> _Extract_:
########################################

Trachelospermum jasminoides is one of the classic Argentinian/Uruguayan plants, it clearly flourishes here, but then its east Asian home has a similar climate to the area around the Rio de la Plata - hot and sticky summers. After a while though you get a bit fed up with seeing it again and again and again. The range of plants in nurseries here is very limited - the subject coming up again and again. Agapanthus are the kind of ur-plant for landscaping - I teased local colleagues by asking them to list all the varieties available - five I think was the highest; the RHS Plant Finder (UK) lists an incredible 566!
There are a lot of little neighbourhood nurseries, of the kind which we have sadly lost in the UK. Many of them are very good, but again, the same old familiar faces. I met one enterprising nurseryman (Vivero Pilar, outside Buenos Aires, AR) who had imported some plants from the USA and from Brazil, to propagate. Given how there is something of a gardening boom here, this situation must surely change.
The climate here is a good one for growing - if you choose the right plants that is! Hot humid summers with plentiful rain, and cool summers, just touching freezing - so it is a very long growing season.
The trouble is that a lot of the plants that nurseries sell aren't really suited to the climate -the plant selection is based on what might work in Spain or Italy. Maybe this is part of the Argentine condition, to be ever looking over the seas to Europe. (Let's not take this too far, I am a European on a lecture tour!). Lavenders for example rot in the humidity, lasting about two years. In some ways there is a real similarity with the hot humid summers of the American Midwest, with a similar problem with fungal etc, diseases. However what grows well, grows very well. There are so many plants that would thrive here. One group which everyone says does well, and which offer so much, are Salvia, any of the Mexican species for example, and Argentina has several natives. There is the well-known S.guarantica, and one which I had never seen before S. procurrens, which runs by means of stems rooting in, like a strawberry.
There are so many fantastic plants in the wild here, just waiting to be developed commercially. Amalia and I found a striking scarlet perennial, which obviously ran underground amongst rocks on her uncle's property, just south of the Brazilian border. We had no idea what it was, but the leaves looked strangely familiar. I broke one in half and out came white sap, so my intuition said "Apocynaceae". Later on we checked online, and ID'd it as Mandevillea coccinea. In the conservatory at home we have a 20 year old Mandevillea splendens in the conservatory, so no wonder the leaves looked so familiar.
Amalia's uncle, Martin Braun, is preserving this fascinating habitat, a rocky island of biodiversity in a vast plain where everything is given over to grassland for feeding cattle. Cattle are now (I read somewhere) the dominant biomass on the planet. They are very inefficient converters of plant protein to meat. A big reason why I don't eat them!
Colonia del Sacramento is a rather pretty little place in Uruguay, with an interesting line in planting up and otherwise making artistic use of elderly cars.
What North Americans call the 'hellstrip' between pavement/sidewalk and road. Someone has planted up what really does thrive here, a selection of mostly tropicals, very densely, so every space taken. There is a tree as well, planted up with epiphytes. The only time i have seen this done before is in Singapore, by local government. At a rough guess there were twenty species here, in about six metres , but there could be more.
A cactus pokes up from amongst the rest of the greenery. Some cacti grow as part of many well-watered forest habitats, and cope with summer humidity better than we might think.
This is actually from later on, when we got to Bolivia, the convent of Santa Teresa, in PotosÃ, Bolivia. A garden at 4000m.

########################################

> _Entries shown_:
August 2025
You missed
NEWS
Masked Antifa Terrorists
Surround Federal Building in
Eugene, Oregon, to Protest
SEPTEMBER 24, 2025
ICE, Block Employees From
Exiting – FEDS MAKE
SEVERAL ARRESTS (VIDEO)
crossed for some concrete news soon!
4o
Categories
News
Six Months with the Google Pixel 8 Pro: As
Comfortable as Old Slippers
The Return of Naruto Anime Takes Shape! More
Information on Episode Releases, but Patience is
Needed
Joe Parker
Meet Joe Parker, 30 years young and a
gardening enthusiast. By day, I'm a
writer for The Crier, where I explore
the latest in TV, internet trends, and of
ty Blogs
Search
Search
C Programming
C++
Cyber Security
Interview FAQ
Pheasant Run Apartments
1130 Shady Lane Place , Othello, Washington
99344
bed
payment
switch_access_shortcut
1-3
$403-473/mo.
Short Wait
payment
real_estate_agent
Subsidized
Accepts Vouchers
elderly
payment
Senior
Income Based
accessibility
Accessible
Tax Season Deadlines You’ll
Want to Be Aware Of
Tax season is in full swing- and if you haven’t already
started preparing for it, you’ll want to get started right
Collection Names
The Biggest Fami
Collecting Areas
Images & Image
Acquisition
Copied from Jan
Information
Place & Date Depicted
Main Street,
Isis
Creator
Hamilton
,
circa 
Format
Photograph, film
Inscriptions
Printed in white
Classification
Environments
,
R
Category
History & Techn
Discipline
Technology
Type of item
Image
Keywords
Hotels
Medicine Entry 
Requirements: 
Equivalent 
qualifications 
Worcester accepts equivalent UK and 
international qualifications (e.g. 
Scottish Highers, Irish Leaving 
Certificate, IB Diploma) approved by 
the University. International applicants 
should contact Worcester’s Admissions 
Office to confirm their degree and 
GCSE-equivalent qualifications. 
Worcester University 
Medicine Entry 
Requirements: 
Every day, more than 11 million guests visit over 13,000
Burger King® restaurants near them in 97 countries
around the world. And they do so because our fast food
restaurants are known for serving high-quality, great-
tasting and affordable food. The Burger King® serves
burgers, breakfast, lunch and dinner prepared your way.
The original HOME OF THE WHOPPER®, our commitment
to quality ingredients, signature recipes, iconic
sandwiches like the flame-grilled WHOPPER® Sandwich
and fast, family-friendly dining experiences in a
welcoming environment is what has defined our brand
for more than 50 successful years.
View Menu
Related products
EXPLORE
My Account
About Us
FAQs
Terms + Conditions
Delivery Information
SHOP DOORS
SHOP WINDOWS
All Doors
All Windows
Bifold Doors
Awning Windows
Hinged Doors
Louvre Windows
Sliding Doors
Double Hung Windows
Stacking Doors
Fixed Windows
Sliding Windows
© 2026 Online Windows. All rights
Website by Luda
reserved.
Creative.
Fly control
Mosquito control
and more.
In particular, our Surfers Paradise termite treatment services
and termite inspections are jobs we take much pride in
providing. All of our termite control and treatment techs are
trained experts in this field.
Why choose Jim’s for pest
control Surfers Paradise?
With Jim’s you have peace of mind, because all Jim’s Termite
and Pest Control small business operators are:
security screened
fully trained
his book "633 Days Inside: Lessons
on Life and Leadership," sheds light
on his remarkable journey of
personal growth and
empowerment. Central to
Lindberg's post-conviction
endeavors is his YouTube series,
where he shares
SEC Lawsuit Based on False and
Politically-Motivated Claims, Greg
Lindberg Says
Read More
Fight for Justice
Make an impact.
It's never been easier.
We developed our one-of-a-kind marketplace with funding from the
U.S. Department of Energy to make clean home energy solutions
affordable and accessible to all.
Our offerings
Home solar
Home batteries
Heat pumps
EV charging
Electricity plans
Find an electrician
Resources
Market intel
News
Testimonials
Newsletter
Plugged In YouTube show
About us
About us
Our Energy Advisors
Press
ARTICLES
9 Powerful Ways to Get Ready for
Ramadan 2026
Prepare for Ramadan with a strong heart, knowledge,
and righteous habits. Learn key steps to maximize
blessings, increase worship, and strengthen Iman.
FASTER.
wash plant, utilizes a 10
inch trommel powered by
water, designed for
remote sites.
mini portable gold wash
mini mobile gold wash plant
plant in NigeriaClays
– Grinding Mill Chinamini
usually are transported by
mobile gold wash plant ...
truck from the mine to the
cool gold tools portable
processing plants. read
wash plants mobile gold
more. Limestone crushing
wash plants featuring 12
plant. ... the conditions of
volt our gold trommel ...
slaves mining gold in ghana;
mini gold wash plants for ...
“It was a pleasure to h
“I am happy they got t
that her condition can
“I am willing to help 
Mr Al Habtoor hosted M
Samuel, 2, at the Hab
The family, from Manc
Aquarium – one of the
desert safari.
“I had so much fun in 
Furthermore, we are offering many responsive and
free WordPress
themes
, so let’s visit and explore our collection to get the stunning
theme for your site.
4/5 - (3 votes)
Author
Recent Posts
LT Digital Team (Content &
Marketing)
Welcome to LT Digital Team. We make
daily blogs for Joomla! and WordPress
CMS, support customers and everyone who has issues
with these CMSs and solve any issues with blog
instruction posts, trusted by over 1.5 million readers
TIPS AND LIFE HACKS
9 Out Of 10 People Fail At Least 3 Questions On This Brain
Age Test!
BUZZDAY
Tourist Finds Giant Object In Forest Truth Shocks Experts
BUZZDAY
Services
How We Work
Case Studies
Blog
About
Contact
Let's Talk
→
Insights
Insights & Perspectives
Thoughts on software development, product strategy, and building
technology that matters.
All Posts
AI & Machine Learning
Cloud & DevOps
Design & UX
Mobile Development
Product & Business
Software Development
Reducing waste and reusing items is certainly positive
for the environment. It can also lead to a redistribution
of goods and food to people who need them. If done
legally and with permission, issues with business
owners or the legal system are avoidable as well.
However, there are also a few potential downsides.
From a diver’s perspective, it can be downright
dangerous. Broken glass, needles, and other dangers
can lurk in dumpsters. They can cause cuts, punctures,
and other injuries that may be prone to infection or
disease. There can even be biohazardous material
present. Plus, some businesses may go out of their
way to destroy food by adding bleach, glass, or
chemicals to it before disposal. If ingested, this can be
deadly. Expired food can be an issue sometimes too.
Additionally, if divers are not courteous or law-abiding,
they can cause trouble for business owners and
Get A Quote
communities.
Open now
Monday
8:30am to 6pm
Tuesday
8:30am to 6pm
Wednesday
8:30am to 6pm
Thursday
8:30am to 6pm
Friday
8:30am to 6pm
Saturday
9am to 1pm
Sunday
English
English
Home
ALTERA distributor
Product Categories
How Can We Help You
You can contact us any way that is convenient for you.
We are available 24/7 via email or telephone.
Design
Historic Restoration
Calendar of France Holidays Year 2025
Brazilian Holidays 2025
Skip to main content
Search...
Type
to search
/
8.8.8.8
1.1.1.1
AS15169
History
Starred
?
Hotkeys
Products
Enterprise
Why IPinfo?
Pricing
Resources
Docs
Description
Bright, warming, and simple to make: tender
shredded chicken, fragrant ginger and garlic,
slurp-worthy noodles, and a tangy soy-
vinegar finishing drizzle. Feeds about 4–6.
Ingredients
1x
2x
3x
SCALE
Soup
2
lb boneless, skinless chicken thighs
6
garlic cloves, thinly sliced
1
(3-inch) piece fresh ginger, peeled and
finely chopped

########################################

> _Problems and tasks_:
- a) According to the post on plants in Argentina and Uruguay, from which two countries had the nurseryman at Vivero Pilar imported plants to propagate?
- b) Say whether each statement agrees with the post on plants in Argentina and Uruguay. Answer yes or no and quote the deciding words.
(i) Lavenders rot in the local humidity and last about two years.
(ii) The scarlet perennial was identified as Mandevillea coccinea right there on the property.
(iii) The planted strip between sidewalk and road held roughly twenty species in about six metres.
- c) Please recast the paragraph of the post on plants in Argentina and Uruguay that begins "The trouble is that a lot of the plants" as a short bulleted list that keeps its main facts.

> _Task answers_:
- a) The USA and Brazil.

- b)
(i) Yes: "Lavenders for example rot in the humidity, lasting about two years."
(ii) No: "Later on we checked online, and ID'd it as Mandevillea coccinea."
(iii) Yes: "At a rough guess there were twenty species here, in about six metres"

- c)
- Many plants sold in nurseries don't suit the climate, because the selection is based on what might work in Spain or Italy.
- Lavenders, for example, rot in the humidity and last about two years.
- The hot, humid summers resemble those of the American Midwest, with similar problems from fungal and other diseases.
- What grows well grows very well, and many more plants would thrive there.
- Salvia is a group everyone says does well, including any of the Mexican species, and Argentina has several native species.
- Native examples are the well-known S. guarantica and S. procurrens, which spreads by stems that root in, like a strawberry.